🤖 AI Summary
This study addresses a critical limitation in existing synthetic control methods—their neglect of temporal dynamics, which hinders effective causal inference in the presence of strong time trends. To overcome this, we propose a time-aware synthetic control framework that explicitly models temporal dynamics within the synthetic control paradigm. Our approach integrates constant trends and low-rank signal structures through a state-space model and employs Kalman filtering combined with Rauch–Tung–Striebel smoothing for counterfactual estimation. The method substantially improves the accuracy of causal effect estimation under noisy conditions.

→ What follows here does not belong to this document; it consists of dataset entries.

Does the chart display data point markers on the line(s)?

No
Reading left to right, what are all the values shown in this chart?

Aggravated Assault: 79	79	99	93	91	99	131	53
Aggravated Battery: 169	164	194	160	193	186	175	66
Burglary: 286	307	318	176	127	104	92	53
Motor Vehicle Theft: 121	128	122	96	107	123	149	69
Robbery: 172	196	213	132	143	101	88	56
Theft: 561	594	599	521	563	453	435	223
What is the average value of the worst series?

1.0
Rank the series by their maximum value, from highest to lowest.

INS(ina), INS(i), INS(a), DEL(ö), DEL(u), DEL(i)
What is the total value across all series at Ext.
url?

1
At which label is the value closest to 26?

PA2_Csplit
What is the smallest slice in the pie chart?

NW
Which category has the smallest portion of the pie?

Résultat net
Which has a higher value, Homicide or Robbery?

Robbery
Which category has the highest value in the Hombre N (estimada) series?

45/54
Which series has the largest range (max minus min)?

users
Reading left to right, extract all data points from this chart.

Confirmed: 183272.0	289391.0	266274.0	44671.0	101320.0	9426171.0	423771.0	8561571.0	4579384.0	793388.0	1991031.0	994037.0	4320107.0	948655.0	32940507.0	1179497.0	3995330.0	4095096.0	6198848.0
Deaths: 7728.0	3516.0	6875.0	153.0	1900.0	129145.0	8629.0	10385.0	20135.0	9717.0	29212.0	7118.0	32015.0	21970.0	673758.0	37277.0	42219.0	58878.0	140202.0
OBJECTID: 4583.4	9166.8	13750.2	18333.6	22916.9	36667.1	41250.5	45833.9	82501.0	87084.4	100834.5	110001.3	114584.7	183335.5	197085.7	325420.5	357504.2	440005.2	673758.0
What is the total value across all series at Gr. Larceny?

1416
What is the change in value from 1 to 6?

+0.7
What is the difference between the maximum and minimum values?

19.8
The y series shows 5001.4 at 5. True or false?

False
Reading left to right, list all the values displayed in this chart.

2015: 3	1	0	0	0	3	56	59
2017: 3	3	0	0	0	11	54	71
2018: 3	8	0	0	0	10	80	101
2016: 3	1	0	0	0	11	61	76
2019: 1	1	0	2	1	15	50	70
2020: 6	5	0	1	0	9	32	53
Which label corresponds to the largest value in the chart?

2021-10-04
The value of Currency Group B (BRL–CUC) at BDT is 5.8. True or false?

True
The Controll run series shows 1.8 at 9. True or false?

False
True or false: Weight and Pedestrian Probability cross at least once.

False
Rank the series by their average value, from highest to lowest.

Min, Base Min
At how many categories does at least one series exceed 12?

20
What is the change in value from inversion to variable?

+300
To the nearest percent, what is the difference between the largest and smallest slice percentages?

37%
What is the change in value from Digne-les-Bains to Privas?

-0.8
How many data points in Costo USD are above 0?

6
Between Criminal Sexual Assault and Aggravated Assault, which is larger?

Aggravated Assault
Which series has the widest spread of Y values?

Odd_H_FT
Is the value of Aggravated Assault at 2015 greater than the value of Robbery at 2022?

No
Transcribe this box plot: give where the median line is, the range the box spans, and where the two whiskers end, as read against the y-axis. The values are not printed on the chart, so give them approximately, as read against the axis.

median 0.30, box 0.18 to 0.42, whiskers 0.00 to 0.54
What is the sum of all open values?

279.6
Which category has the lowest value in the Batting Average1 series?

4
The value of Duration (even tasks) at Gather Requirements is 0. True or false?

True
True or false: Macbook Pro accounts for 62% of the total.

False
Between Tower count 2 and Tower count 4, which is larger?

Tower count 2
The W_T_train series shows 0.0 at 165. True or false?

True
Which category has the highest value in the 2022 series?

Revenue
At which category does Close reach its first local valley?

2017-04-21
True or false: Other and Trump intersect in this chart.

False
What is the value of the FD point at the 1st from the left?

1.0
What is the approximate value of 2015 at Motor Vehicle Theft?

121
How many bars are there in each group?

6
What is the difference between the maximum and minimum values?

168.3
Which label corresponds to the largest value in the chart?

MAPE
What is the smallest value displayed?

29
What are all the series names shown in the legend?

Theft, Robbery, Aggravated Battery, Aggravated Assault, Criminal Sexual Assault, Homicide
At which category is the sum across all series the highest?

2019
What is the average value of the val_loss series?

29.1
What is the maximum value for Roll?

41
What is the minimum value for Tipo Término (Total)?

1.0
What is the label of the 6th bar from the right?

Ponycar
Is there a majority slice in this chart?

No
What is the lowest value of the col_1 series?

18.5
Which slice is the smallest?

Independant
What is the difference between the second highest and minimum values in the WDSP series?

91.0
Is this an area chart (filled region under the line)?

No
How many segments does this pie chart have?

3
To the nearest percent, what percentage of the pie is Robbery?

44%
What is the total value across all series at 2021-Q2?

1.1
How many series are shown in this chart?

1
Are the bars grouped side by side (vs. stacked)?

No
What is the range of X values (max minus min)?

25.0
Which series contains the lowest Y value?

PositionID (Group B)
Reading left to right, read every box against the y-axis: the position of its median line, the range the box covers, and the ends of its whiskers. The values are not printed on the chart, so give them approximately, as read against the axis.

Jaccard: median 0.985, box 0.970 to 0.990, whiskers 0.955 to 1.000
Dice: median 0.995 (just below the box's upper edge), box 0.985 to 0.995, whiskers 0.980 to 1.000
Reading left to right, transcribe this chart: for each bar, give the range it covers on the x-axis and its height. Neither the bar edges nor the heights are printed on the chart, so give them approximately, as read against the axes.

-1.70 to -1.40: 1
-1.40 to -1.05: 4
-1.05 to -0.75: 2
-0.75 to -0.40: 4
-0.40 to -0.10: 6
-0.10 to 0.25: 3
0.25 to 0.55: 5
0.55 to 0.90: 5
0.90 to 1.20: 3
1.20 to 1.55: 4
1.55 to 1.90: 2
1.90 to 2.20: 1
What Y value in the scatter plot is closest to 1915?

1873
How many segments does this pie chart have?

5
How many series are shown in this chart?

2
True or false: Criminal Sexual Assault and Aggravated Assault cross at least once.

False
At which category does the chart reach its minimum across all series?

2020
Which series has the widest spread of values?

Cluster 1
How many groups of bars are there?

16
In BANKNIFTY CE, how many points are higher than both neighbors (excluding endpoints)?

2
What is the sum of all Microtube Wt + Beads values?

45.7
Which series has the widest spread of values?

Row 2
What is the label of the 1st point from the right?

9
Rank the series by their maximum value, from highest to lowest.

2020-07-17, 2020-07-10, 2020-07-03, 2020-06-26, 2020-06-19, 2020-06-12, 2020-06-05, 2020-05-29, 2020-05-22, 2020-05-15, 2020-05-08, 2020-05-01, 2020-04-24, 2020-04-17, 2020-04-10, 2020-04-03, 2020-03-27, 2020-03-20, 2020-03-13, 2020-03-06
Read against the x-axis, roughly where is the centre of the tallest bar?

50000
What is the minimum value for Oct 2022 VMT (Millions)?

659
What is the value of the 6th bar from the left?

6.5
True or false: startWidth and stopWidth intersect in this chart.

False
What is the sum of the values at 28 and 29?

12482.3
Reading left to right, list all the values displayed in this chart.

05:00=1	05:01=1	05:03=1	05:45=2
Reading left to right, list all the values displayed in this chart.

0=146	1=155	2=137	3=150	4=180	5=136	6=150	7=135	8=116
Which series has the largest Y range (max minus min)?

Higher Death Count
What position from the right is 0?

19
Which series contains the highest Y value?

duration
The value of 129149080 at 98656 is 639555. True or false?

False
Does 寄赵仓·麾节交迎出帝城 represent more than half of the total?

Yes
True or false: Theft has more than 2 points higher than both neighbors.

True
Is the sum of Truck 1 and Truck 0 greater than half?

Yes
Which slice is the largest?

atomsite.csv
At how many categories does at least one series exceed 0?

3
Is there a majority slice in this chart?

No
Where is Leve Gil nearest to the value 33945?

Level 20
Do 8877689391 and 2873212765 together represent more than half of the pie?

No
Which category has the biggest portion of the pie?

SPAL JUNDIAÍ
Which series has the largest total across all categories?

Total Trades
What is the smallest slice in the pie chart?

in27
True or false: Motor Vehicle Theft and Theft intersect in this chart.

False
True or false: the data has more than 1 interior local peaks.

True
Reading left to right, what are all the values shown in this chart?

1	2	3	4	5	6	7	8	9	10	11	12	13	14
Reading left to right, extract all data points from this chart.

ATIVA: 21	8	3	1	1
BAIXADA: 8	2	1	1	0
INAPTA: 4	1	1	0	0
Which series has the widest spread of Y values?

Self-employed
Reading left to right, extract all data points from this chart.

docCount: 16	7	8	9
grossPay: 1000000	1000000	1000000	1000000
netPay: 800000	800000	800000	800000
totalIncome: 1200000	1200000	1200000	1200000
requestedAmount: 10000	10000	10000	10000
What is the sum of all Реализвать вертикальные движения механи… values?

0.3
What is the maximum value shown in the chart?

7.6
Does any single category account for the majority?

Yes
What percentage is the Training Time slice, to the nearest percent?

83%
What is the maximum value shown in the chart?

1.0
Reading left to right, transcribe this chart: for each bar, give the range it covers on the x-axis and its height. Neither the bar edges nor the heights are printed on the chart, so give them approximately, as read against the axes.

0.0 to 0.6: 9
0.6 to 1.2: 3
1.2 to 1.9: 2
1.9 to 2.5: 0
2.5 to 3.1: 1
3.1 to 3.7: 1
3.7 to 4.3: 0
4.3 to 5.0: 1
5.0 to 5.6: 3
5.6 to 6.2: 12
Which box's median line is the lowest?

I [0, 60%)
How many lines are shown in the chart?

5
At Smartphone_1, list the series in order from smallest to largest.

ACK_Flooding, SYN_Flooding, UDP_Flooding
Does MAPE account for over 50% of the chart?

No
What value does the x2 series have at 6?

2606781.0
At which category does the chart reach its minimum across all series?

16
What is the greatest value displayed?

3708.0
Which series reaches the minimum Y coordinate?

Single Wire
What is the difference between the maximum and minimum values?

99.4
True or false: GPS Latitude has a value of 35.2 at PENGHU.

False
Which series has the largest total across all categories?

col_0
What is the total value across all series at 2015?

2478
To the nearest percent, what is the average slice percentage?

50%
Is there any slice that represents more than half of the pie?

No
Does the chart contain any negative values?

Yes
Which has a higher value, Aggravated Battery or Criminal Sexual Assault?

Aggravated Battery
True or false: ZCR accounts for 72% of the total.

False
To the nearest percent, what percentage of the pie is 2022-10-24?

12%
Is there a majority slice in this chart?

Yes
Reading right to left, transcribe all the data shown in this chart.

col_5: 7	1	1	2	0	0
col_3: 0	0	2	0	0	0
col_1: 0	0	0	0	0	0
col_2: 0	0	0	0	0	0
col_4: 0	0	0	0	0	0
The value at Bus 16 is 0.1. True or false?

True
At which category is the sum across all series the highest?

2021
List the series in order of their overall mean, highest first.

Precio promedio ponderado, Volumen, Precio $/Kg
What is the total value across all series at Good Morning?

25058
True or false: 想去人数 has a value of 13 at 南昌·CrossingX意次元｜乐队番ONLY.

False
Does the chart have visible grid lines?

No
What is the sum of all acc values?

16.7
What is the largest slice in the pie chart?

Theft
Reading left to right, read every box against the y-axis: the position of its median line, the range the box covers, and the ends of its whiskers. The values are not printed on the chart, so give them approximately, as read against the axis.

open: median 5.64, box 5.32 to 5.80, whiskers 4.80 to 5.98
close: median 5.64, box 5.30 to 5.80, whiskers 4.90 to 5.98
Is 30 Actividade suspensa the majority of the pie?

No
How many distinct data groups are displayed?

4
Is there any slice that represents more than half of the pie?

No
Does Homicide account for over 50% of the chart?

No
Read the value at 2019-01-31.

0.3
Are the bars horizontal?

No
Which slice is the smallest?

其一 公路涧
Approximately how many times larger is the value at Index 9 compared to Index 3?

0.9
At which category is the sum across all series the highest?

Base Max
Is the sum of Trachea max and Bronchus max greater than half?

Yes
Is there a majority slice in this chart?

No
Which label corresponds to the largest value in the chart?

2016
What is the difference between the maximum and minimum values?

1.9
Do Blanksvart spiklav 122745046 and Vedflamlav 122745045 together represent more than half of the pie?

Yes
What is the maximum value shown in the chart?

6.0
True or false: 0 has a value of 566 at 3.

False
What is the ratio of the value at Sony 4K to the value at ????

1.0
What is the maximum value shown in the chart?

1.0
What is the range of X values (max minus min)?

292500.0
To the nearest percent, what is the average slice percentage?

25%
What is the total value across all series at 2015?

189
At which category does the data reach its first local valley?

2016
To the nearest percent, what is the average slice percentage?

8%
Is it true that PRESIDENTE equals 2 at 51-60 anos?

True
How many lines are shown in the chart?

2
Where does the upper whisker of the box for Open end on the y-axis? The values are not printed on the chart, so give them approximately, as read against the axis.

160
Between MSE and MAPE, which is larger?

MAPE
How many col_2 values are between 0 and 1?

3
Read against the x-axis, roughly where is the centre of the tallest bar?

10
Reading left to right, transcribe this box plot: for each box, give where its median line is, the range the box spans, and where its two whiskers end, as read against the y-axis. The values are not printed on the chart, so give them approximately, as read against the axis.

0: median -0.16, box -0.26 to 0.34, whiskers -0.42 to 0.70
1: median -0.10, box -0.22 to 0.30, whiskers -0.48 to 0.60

Extensive experiments on both simulated data and real-world applications—including policy evaluation and sports forecasting—demonstrate that our approach consistently outperforms current baselines, particularly when strong temporal trends and high noise levels are present.
📝 Abstract
The synthetic control (SC) framework is widely used for observational causal inference with time-series panel data. SC has been successful in diverse applications, but existing methods typically treat the ordering of pre-intervention time indices interchangeable. This invariance means they may not fully take advantage of temporal structure when strong trends are present. We propose Time-Aware Synthetic Control (TASC), which employs a state-space model with a constant trend while preserving a low-rank structure of the signal. TASC uses the Kalman filter and Rauch-Tung-Striebel smoother: it first fits a generative time-series model with expectation-maximization and then performs counterfactual inference. We evaluate TASC on both simulated and real-world datasets, including policy evaluation and sports prediction. Our results suggest that TASC offers advantages in settings with strong temporal trends and high levels of observation noise.